The first customer received his Type 'C' in the summer of 1934 and thanks to an efficient dealer network, the "Bumblebee" soon became the best-selling motorcycle in Denmark. The Danish Post Office, Army and Police purchased substantial numbers of this model and in 1939 as war loomed, the Danish government spent DKK 50 million on motorizing the army and many Type 'C's were included in this expenditure.

During the occupation by German forces from 1940 to 1945, it was difficult for Fisker & Nielsen to obtain the materials needed for motorcycle production and only about 600 machines were made during this period.

Shortly after World War II, a different engine with enclosed valve gear was built and tested. However, given that the factory had no difficulty in selling every motorcycle it could manufacture, it was decided not to make any major investments in new tooling for a successor model. Instead, for 1948 the front forks were redesigned and minor improvements were introduced elsewhere, it usually being possible to upgrade existing models to a current production specification. The Danish Army bought around 20% of Fisker & Nielsen's total production and this, no doubt, influenced the decision not to introduce a Type 'C' replacement; the military would be unlikely to want an enlarged spares inventory to support an additional model.

The Postal Service bought many Type 'C' models, using them as recently as 1972. The Danish police force also was a large fleet customer but phased out their Nimbuses in the late 1950s and early 1960s when they became too slow to keep up with modern cars and motorcycles; the top speed of a stock solo bike was only 120 km/h, and that for brief bursts only. Almost none were exported.

In the 1950s some further prototypes were built, including a four-cylinder engine with rotary valves and carbon seals as well as a two-cylinder model with sprung rear suspension; neither of these reached production. Anders Fisker, who spent the final years of his life in poor health and no longer with the enthusiasm to propel new ideas into quantity production, died in 1964.

Many detail features of the "Bumblebee" were changed during its lifespan; e.g. a switch from hand to foot gear change and larger brakes (150 mm to 180 mm). Nevertheless, the basic design was never altered and as interest in motorcycles declined in the late 1950s due to the increasing availability of affordable cars such as the Volkswagen Beetle and the Fiat 500, production ceased in 1959 when the last contract from the army was delivered.

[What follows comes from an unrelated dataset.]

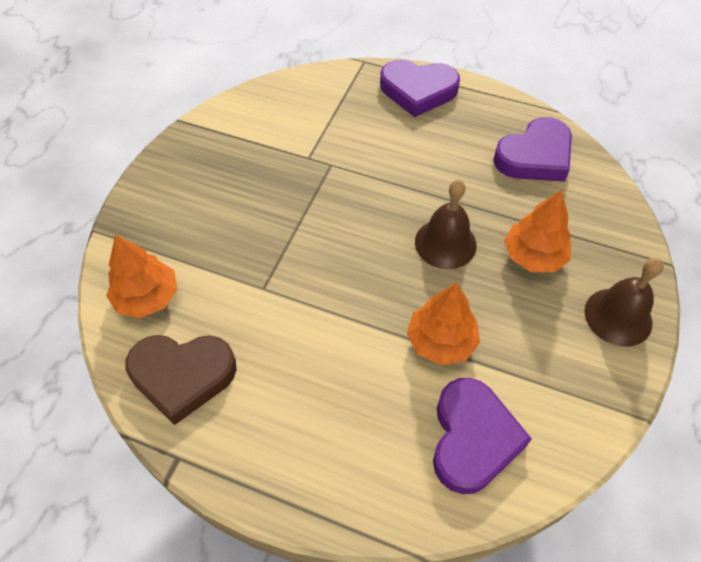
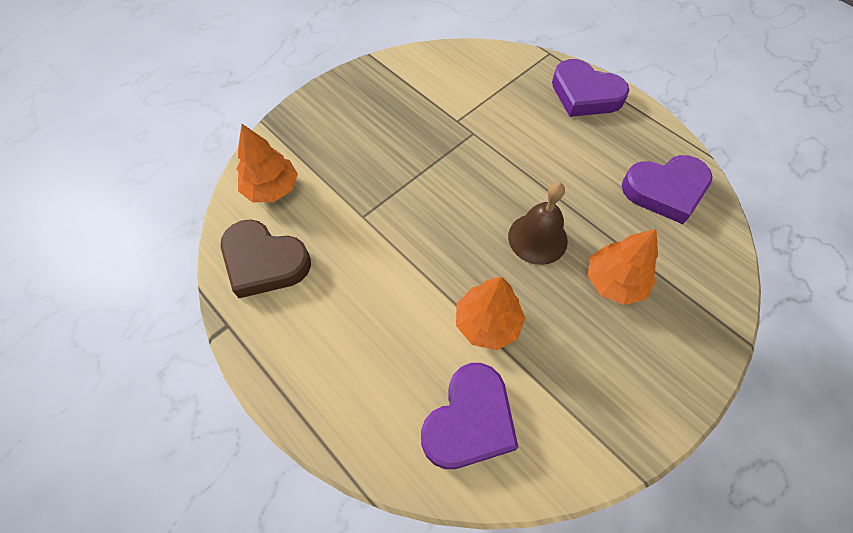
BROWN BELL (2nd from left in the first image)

The Nimbus has gained recognition in Denmark and other countries for its distinctive design. It is noted for its technical features and practical use as a means of transport, although its performance is considered lower than the requirements of modern traffic.

==Surviving examples==
Of around 12,500 "Bumblebees" produced, today more than 3,900 are registered and running in Denmark alone with likely a few hundreds used outside Denmark - mainly in Sweden, Germany and a few in the US. Other Type 'C' examples exist, either in museums or not currently registered for road use.

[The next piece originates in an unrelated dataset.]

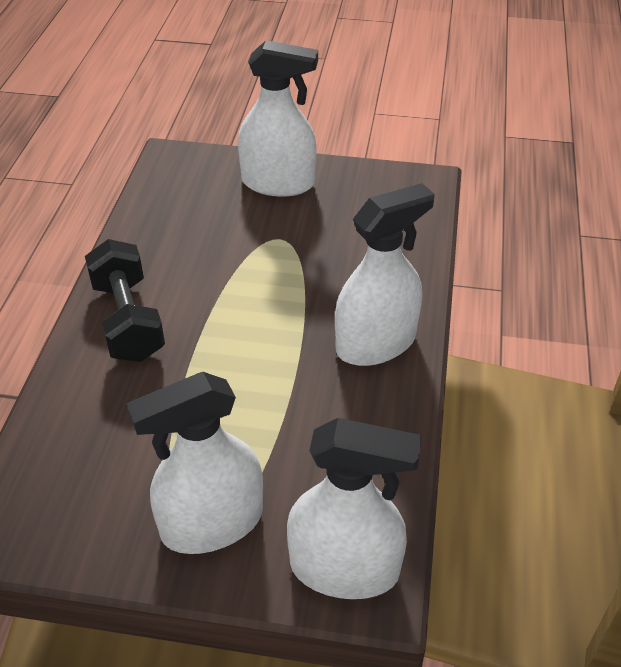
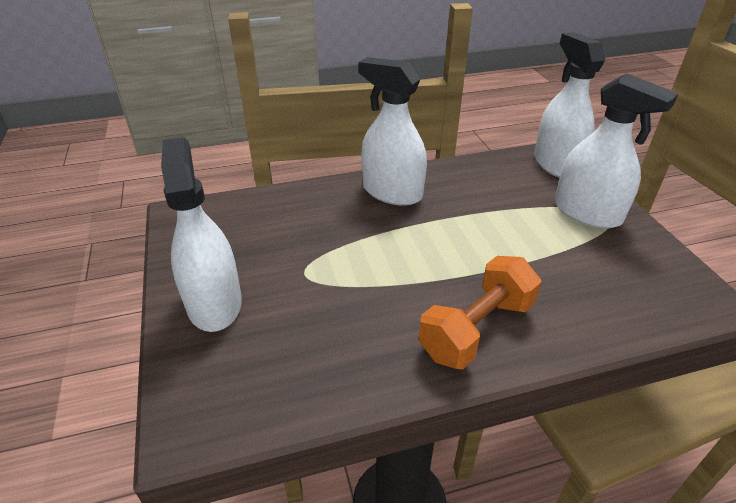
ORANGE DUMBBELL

Even today, most spare parts (although not "tinware") are readily available as well as being relatively inexpensive. Thanks to the design's inherent reliability, using a Nimbus on a daily basis is still considered easy and economical. Nevertheless (and with some notable exceptions), today most Nimbus owners rarely ride more than a few thousand kilometers a year. Also, as the Nimbus often came from the factory with a sidecar attached, many of the ones on the road have recently been fitted with such as this combination was very popular with sole traders.

==In popular culture==
The 1948 short film by Danish director Carl Theodor Dreyer, De nåede færgen (They Made it to the Ferry), is regarded by film enthusiasts as a masterpiece of suspense and rhythm. Though it was formally an educational short flick about road safety, the young couple involved in a race with death (a sinister grim reaper figure driving recklessly an old fashioned hearse-style sort of van) while speeding to catch the Nyborg ferry in time, is riding a 1948 Type 'C' Nimbus 750 sports model. The rider's brag for 120 km/h top speed to a young petrol pump maid may be over-optimistic for this kind of workhorse, especially with a passenger on the pillion seat, but the couple nevertheless finally take the ferry over River Styx...in twin coffins.